First ground-level laboratory test of the two-phase xenon emission detector RED-100
D.Yu. Akimov, V.A. Belov, A.I. Bolozdynya, Yu.V. Efremenko, A.V., Etenko, A.V. Galavanov, D.V. Gouss, Yu.V. Gusakov, Dj.Ed. Kdib, A.V. Khromov,, A.M. Konovalov, V.N. Kornoukhov, A.G. Kovalenko, E.S. Kozlova, A.V. Kumpan,, A.V. Lukyashin, Yu.A. Melikyan, V.V. Moramzin

TL;DR
RED-100 is a novel two-phase xenon detector designed for detecting reactor antineutrinos via coherent elastic scattering, with ground-level testing confirming its feasibility at a low energy threshold of 4 electrons.
Contribution
This paper presents the first ground-level laboratory test of the RED-100 detector, demonstrating its capability to detect low-energy nuclear recoils from antineutrinos.
Findings
Successful detection threshold of 4 ionization electrons.
Feasibility of using RED-100 for reactor antineutrino detection.
Ground-level testing validates detector design and performance.
Abstract
RED-100 is a two-phase detector for study of coherent elastic scattering of reactor electron antineutrinos off xenon atomic nuclei.

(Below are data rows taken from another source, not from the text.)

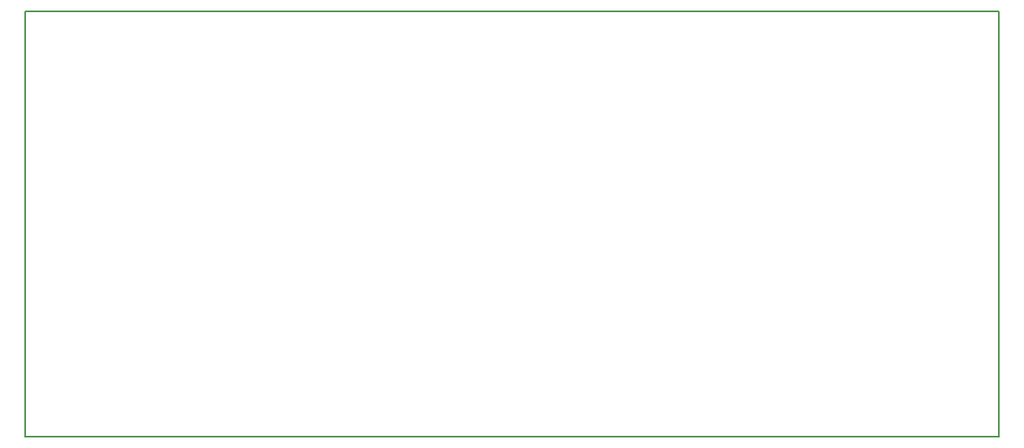
<source format=gm1>
G04 #@! TF.GenerationSoftware,KiCad,Pcbnew,(5.0.0)*
G04 #@! TF.CreationDate,2020-02-24T01:00:23-08:00*
G04 #@! TF.ProjectId,PowerShuffler,506F77657253687566666C65722E6B69,rev?*
G04 #@! TF.SameCoordinates,Original*
G04 #@! TF.FileFunction,Profile,NP*
%FSLAX46Y46*%
G04 Gerber Fmt 4.6, Leading zero omitted, Abs format (unit mm)*
G04 Created by KiCad (PCBNEW (5.0.0)) date 02/24/20 01:00:23*
%MOMM*%
%LPD*%
G01*
G04 APERTURE LIST*
%ADD10C,0.150000*%
G04 APERTURE END LIST*
D10*
X53848000Y-115824000D02*
X53848000Y-71374000D01*
X155448000Y-115824000D02*
X53848000Y-115824000D01*
X155448000Y-71374000D02*
X155448000Y-115824000D01*
X53848000Y-71374000D02*
X155448000Y-71374000D01*
M02*

</source>
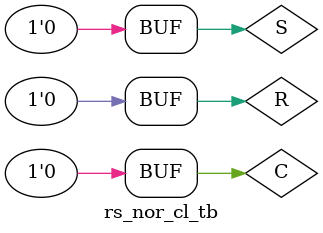
<source format=sv>
module rs_nor_cl_tb; // currently set for behavioral model of gated latch
  
  reg 	S;
  reg   C;
  reg 	R;
  wire	Q;
  wire	Qbar;
  
  rs_nor_cl uut (
                  .S(S),
                  .R(R),
                  .Q(Q),
                  .C(C),
                  .Qbar(Qbar));
  
  initial
    begin
       
    S = 1;
    R = 1;
      
      $monitor ("T=%0t-->    C=%0d\t S=%0d R=%0d\t Q=%0d, Qbar=%0d", $time, C, S, R, Q, Qbar);
     
    #100 S = 0;
    #100 C = 1;
      
    #100 S = 1;
    #100 R = 0;
    #100 R = 1;
    #100 C = 1;
      
    #100 S = 0;
    #100 R = 0;
    #100 C = 0;
    #100 S = 1;
         R = 1;
    #100 S = 1;
         R = 0;
      
    #100 C = 0;
    #100 S = 0;
         R = 0;
    #100 ;

    end
  
  initial begin 
    $dumpfile("dump.vcd"); $dumpvars;
  end
  
endmodule

</source>
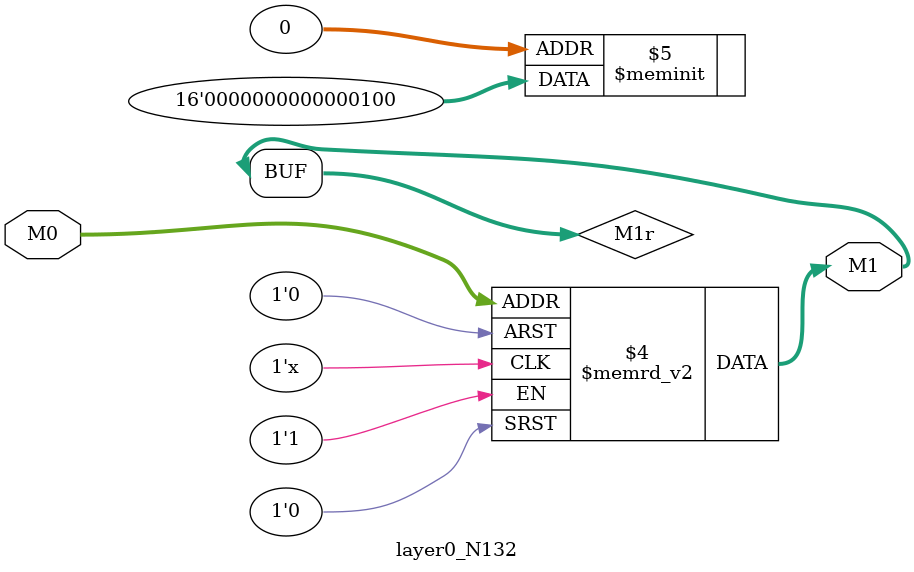
<source format=v>
module layer0_N132 ( input [2:0] M0, output [1:0] M1 );

	(*rom_style = "distributed" *) reg [1:0] M1r;
	assign M1 = M1r;
	always @ (M0) begin
		case (M0)
			3'b000: M1r = 2'b00;
			3'b100: M1r = 2'b00;
			3'b010: M1r = 2'b00;
			3'b110: M1r = 2'b00;
			3'b001: M1r = 2'b01;
			3'b101: M1r = 2'b00;
			3'b011: M1r = 2'b00;
			3'b111: M1r = 2'b00;

		endcase
	end
endmodule

</source>
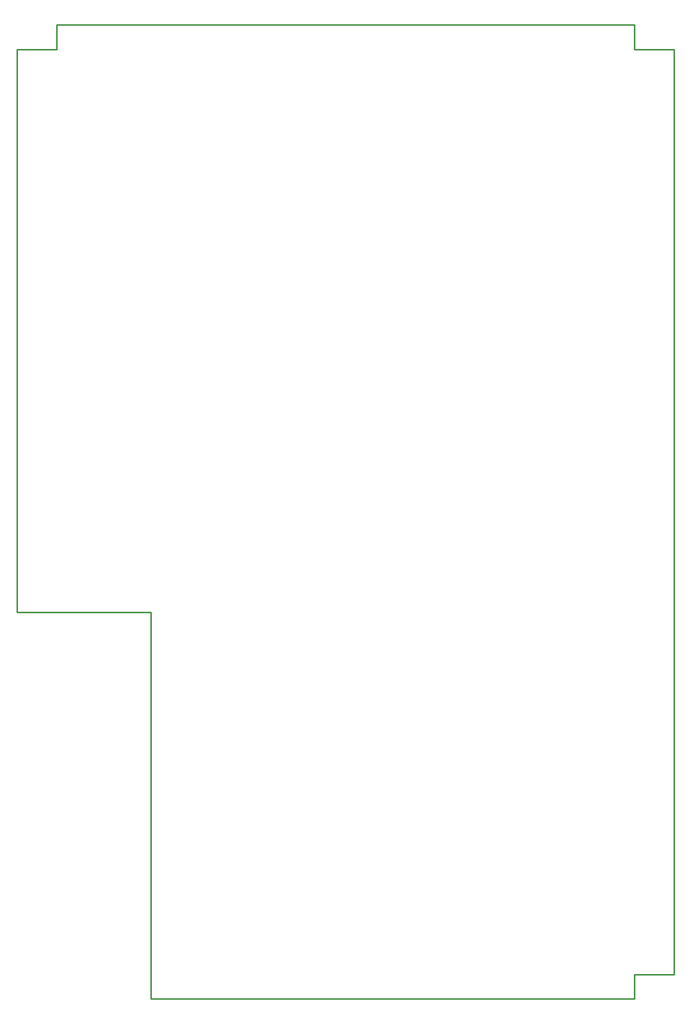
<source format=gm1>
G04 Layer_Color=16711935*
%FSLAX25Y25*%
%MOIN*%
G70*
G01*
G75*
%ADD54C,0.01000*%
D54*
X0Y250000D02*
X17717D01*
X0D02*
Y614173D01*
X25591D01*
Y622047D01*
Y629921D01*
X86614Y0D02*
X399606D01*
X86614D02*
Y250000D01*
X17717D02*
X86614D01*
X25591Y629921D02*
X399606D01*
Y614173D02*
Y629921D01*
X425197Y15748D02*
Y614173D01*
X399606D02*
X425197D01*
X399606Y13780D02*
Y15748D01*
X425197D01*
X399606Y0D02*
Y13780D01*
X0Y250000D02*
X17717D01*
X0D02*
Y614173D01*
X25591D01*
Y622047D01*
Y629921D01*
X86614Y0D02*
X399606D01*
X86614D02*
Y250000D01*
X17717D02*
X86614D01*
X25591Y629921D02*
X399606D01*
Y614173D02*
Y629921D01*
X425197Y15748D02*
Y614173D01*
X399606D02*
X425197D01*
X399606Y13780D02*
Y15748D01*
X425197D01*
X399606Y0D02*
Y13780D01*
M02*

</source>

The detector contains a total of 200 kg of liquid xenon in a titanium cryostat with 160 kg of xenon in active volume inside a Teflon-made light collection cage associated with electrode system. The active volume is viewed by two arrays of nineteen 3"-diameter Hamamatsu R11410-20 PMTs assembled in two planes on top and bottom. The electrode system is equipped with an electron shutter (a patented device) to reduce a "spontaneous" single-electron noise. The detector was tested in a ground-level laboratory. The obtained results demonstrate that detection of coherent elastic scattering of reactor antineutrinos off xenon nuclei at Kalinin nuclear power plant with the RED-100 detector is feasible with a threshold of 4 ionization electrons.